A las dos de la madrugada, hace ya horas que da vueltas en la cama, incapaz de dormir. Una tras otra, cuenta ovejas blancas que saltan una valla, aunque no ha visto nunca que alguna oveja salte vallas. Generalmente esta rutina consigue que el sueño llegue, pero hoy, de golpe, ve que una de las ovejas que saltan es negra y eso lo desconcentra. Prueba a contar ovejas negras. Muchas ovejas negras que saltan una valla. Pero, cuando casi está a punto de dormirse, aparece una oveja blanca en medio de las negras. De forma que decide pasar de ovejas. ¿Qué podría contar? ¿Cerdos que saltan una valla? ¿Señores que entran y salen por una puerta giratoria? ¿No hay otra solución que no sea contar algo? Cada vez está más desvelado. Harto, decide levantarse. Va al lavabo, orina, se lava las manos y la cara, bebe un trago de agua, coge el paquete de cigarrillos y sale al balcón a fumar uno.

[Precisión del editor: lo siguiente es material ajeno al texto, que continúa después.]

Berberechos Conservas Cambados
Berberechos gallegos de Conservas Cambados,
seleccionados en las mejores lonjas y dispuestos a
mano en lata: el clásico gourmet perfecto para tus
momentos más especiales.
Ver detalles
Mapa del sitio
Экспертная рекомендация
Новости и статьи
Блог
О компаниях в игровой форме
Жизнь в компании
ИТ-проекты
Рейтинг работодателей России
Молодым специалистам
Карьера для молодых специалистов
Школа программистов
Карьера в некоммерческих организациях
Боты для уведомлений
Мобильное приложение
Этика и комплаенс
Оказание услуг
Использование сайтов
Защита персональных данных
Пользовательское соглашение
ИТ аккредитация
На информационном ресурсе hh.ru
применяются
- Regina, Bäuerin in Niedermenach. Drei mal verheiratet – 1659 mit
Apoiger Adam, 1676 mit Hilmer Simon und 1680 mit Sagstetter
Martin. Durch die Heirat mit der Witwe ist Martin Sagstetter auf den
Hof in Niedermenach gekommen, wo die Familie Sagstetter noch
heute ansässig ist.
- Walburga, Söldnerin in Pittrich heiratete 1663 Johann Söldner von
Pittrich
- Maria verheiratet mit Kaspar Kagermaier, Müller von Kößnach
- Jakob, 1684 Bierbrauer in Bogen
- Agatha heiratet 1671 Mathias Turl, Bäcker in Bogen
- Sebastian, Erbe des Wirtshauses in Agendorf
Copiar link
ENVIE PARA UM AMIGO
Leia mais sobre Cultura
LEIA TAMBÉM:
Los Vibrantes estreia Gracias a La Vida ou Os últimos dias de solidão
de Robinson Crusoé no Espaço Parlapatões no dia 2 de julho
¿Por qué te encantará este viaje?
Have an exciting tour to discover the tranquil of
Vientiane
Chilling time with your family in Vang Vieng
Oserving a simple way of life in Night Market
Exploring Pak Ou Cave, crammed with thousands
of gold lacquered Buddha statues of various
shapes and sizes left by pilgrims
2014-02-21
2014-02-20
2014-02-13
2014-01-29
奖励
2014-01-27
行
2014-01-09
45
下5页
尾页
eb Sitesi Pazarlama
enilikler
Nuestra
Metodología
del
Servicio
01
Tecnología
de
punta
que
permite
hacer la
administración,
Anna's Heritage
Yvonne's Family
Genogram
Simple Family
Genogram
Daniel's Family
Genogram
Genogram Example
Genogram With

En un balcón de la casa de delante, apoyada en la barandilla, hay una mujer que también fuma un pitillo. No la había visto nunca. Cuando los ojos se adaptan a la penumbra, distingue que es muy joven. Viste una corta capa roja que la cubre desde la cabeza y mira a uno y otro lado de la calle, a esas horas desierta. El hombre lanza al aire la colilla que, mientras cae, deja una estela de pequeñas chispas. Eso llama la atención de la mujer, que hasta ese momento no sabía que estaba siendo observada.
Abajo, un taxi gira la esquina y se detiene. Un hombre de pelo gris se apea, camina los pocos metros que lo separan del portal y entra al edificio de delante. En seguida la mujer de la capa roja sale del balcón y al momento regresa con el recién llegado. Al verlos juntos, un «déjà vu» de su infancia asalta al hombre del insomnio. La joven apaga el cigarrillo en una maceta; entonces se abrazan tiernamente y vuelven al interior, dejando el balcón abierto. Aunque la luz en el dormitorio es tenue, se puede atisbar lo que sucede. El hombre de pelo gris se quita la chaqueta y entrega algo que Caperucita guarda en la mesilla. Después, ella se acerca al balcón, mira de soslayo al vecino indiscreto, corre el visillo y regresa junto al lobo.
El hombre del insomnio sonríe y, de camino a la cama, echa un vistazo al reloj. En pocos minutos quedará dormido. Y es que no vale contar ovejas o cerdos. Para dormir bien, no hay nada como un buen cuento.